Ele, varão de idade paralela,
Com alma anacrônica e fé singela,
Desarma-se ao toque de suas palavras,
Como se nelas ardessem novas lavras.
Beijou-lhe a fronte com zelo de epifania,
Ofertando-se inteiro em solene liturgia.
Pensava-a templo, oráculo, destino,
Mas ela, exangue de amor, visava o menino.
Seu útero clama — não por paixão ou festa,
Mas pela semente que em seu ventre resta.
E ele, ignorando o intento parido,
Entrega-se ao fado: ser apenas fluído.
O amor que esperava — sonoro, eterno —
Tornou-se utilitário, torpe, moderno.
Ela colhe o fruto e fecha a porteira,
Sem funeral, sem palavra derradeira.
Não podendo matá-lo com punhal ou veneno,
Torceu-lhe a alma com gesto pequeno.
Sumiu-lhe da vida como névoa noturna,
Deixando-o à dor, sua mais fiel urna.
A morte que vem não veste mortalha,
Ela habita silêncios, nas veias se espalha.
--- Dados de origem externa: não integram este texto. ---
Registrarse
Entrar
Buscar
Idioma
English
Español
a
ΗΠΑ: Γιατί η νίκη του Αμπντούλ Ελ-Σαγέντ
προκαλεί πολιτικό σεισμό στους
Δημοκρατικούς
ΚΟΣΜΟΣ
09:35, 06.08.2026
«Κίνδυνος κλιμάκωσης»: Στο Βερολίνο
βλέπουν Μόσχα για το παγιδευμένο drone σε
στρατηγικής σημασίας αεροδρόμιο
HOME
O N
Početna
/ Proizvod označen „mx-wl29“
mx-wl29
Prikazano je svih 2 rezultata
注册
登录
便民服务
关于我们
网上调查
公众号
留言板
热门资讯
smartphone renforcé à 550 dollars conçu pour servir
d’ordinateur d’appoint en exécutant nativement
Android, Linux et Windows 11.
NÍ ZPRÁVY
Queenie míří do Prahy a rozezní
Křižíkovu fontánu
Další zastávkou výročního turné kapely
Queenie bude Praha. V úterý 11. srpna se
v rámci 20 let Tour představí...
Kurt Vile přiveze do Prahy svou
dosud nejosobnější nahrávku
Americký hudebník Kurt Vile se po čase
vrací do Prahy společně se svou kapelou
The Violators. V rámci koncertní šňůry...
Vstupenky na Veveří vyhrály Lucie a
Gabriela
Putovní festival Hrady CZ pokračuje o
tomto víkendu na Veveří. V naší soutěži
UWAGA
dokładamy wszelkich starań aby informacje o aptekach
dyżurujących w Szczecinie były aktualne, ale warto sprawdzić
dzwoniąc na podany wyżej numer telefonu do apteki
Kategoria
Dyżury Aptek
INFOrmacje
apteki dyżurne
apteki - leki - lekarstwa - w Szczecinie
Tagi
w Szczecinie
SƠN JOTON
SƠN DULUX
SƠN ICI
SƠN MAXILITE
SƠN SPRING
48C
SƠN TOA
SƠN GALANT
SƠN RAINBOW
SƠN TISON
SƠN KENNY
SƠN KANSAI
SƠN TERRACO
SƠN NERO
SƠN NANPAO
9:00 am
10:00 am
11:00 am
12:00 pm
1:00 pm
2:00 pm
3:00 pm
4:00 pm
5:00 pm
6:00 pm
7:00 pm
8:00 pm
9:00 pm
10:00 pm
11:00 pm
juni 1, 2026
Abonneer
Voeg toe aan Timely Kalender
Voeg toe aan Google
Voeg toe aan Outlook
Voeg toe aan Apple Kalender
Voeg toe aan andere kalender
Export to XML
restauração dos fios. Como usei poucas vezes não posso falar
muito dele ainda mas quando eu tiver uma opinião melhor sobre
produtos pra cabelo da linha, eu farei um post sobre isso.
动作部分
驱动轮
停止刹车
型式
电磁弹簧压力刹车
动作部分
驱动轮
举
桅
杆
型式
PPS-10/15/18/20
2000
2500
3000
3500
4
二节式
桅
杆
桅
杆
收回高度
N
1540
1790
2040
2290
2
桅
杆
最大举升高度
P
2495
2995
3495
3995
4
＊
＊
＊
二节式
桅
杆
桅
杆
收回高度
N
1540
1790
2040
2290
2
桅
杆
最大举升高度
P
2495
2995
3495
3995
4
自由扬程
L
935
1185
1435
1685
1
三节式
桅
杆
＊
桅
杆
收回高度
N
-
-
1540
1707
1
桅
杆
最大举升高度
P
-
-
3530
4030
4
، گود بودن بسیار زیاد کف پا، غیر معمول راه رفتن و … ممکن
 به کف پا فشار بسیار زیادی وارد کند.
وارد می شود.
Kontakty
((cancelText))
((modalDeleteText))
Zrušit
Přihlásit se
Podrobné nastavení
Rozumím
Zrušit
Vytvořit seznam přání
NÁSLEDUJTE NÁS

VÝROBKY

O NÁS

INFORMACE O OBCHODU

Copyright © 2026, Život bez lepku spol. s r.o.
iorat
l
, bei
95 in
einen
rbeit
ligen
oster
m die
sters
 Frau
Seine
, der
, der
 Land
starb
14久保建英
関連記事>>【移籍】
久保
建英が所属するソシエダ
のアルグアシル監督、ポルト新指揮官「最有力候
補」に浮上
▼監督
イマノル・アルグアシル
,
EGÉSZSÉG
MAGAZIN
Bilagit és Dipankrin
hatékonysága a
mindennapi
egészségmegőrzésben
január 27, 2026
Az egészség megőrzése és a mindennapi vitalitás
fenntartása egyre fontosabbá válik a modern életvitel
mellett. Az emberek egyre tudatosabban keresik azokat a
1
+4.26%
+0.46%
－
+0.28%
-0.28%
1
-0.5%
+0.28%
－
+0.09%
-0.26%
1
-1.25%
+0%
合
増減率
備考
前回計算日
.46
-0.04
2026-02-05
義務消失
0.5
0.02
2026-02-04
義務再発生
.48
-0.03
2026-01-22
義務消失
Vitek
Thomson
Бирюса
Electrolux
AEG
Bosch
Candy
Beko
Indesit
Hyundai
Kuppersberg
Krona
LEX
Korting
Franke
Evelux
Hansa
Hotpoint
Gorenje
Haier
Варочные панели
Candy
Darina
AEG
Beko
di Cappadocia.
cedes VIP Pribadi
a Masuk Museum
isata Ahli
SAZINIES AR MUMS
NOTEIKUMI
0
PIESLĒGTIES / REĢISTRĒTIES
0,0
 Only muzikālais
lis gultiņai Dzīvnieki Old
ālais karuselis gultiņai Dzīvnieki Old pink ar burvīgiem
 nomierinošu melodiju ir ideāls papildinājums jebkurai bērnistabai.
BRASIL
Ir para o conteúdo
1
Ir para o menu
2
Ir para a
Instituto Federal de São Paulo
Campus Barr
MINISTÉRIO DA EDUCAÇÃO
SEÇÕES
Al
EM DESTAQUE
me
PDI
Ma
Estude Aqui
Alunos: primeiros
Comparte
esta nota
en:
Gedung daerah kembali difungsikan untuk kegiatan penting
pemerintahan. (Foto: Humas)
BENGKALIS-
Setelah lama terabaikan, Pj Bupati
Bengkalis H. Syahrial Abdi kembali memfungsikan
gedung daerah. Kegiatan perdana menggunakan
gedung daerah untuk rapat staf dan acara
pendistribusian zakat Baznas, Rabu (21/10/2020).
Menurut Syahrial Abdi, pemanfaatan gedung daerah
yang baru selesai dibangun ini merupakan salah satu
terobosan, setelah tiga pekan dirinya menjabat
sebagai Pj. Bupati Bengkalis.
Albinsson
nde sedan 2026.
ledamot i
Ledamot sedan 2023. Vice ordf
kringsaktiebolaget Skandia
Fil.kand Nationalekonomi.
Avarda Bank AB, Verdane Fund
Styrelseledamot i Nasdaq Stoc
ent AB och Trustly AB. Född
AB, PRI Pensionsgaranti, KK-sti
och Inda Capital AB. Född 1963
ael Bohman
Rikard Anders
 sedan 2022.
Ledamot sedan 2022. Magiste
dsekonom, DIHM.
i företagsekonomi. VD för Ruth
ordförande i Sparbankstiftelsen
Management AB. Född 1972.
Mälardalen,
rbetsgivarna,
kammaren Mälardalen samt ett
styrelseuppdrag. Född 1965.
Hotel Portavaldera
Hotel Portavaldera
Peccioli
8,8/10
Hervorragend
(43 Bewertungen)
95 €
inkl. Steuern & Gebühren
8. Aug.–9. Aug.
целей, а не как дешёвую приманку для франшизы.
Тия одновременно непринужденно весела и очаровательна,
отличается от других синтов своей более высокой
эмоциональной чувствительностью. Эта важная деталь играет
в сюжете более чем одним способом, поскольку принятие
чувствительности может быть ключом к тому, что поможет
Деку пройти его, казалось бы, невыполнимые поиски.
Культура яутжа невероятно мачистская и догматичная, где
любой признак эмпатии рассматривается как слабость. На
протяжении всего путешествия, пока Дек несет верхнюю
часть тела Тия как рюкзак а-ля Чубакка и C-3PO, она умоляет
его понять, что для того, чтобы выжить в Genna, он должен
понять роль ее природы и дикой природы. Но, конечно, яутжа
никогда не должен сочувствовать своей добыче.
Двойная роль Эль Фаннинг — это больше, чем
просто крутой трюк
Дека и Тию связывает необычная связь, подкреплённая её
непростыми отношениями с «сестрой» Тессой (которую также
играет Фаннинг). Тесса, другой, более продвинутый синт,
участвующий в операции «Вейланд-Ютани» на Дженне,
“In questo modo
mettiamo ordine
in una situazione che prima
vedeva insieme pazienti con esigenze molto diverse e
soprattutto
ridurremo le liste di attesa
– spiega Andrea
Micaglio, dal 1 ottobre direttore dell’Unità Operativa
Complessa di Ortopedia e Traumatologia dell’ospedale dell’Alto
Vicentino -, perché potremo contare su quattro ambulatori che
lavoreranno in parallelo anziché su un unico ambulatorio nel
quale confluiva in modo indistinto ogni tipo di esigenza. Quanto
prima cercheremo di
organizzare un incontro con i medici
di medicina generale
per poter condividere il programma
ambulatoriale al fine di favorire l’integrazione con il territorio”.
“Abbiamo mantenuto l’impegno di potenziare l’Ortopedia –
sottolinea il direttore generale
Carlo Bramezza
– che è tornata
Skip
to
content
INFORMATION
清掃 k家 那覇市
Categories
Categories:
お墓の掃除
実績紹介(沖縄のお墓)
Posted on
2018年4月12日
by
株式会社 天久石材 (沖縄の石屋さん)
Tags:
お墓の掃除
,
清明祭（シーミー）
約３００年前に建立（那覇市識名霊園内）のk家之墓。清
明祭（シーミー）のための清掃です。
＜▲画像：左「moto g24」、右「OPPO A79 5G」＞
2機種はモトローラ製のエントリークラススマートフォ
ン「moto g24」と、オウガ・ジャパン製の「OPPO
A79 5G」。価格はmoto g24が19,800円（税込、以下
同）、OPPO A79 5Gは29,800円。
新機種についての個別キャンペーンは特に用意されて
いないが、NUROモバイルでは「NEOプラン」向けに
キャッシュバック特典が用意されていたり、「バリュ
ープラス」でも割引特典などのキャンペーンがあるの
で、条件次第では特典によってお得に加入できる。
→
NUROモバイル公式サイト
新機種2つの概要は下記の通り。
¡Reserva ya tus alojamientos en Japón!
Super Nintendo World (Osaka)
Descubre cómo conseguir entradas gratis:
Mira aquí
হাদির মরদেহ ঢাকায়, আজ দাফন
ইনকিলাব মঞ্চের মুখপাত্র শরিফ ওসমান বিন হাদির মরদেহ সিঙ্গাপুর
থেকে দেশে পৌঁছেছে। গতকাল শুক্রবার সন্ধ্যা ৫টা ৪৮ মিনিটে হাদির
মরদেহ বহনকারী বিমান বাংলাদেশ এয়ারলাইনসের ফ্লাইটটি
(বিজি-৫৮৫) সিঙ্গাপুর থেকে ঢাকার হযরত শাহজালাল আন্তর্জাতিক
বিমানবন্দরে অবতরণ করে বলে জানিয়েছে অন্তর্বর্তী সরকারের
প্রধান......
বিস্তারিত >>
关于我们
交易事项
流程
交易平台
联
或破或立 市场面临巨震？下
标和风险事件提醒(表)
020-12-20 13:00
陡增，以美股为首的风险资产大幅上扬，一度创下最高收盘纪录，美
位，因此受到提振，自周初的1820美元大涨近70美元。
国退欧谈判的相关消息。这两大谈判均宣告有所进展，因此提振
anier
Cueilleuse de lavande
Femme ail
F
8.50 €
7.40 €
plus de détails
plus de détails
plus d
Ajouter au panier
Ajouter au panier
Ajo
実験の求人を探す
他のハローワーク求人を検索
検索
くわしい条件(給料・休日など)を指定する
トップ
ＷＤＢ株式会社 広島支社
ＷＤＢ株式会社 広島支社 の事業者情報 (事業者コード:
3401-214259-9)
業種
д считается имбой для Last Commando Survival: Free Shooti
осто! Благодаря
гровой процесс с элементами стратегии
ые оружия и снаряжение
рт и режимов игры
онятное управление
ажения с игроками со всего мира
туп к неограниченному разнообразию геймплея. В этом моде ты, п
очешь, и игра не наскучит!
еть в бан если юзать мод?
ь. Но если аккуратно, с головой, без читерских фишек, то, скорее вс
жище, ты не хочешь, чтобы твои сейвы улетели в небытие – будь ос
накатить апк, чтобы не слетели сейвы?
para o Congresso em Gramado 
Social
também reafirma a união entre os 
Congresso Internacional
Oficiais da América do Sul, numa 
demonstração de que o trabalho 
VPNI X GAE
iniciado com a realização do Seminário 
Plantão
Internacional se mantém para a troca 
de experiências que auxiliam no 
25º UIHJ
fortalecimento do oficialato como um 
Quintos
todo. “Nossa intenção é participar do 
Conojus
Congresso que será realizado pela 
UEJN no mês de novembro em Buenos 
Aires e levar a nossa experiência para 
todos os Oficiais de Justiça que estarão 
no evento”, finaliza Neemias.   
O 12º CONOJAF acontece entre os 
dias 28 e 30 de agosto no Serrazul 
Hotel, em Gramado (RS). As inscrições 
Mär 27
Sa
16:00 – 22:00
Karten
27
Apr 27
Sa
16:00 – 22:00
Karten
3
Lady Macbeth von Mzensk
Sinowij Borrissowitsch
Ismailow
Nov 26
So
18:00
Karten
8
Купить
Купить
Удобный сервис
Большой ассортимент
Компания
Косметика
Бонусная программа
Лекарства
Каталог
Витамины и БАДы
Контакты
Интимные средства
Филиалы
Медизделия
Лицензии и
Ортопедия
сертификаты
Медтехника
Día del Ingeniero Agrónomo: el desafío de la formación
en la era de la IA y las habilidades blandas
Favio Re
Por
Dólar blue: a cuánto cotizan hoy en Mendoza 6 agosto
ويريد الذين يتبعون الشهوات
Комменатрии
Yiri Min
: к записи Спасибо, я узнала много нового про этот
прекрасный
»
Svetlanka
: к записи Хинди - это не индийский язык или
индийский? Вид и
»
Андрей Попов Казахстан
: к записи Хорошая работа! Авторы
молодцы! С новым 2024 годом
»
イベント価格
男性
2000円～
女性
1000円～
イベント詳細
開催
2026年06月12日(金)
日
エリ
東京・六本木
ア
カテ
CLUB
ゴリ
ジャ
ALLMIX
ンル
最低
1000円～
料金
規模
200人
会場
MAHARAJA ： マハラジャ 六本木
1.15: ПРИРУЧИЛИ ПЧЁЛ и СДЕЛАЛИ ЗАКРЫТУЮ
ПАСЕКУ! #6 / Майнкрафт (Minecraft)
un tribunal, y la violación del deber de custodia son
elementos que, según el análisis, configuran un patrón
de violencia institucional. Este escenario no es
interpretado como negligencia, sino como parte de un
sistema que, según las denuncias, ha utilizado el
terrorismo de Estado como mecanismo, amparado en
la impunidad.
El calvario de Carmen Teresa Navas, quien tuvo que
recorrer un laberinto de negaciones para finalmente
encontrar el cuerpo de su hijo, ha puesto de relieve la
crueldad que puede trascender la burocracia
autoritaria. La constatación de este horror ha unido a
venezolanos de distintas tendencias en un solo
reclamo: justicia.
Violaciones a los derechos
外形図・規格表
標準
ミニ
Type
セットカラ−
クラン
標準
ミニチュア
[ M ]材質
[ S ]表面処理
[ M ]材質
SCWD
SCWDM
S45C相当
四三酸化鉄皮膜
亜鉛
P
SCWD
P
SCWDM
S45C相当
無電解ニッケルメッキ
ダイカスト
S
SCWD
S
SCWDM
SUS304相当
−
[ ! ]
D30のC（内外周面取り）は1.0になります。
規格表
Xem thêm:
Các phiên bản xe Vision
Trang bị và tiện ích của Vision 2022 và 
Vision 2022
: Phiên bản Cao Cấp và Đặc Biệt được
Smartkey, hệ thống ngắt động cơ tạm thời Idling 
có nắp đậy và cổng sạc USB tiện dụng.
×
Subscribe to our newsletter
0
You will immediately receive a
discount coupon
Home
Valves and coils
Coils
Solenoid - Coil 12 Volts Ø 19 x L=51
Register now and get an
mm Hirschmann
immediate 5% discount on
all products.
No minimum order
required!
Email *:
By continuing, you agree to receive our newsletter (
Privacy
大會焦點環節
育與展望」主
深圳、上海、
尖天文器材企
É uma febre que empalidece a fala,
E a esperança se torna uma cítara cala.
Morreu ele em vida, em carne e memória,
Deixando no peito a mais líquida história:
De um homem vencido não por lança ou aço,
Mas por um ventre que o fez embaraço.
E hoje, vaga, espírito sem pilar,
Com olhos de vidro e ausência no olhar.
Ela? Realizada, mãe. Donária. Contente.
Ele? Fantasma de si. Sem corpo. Presente.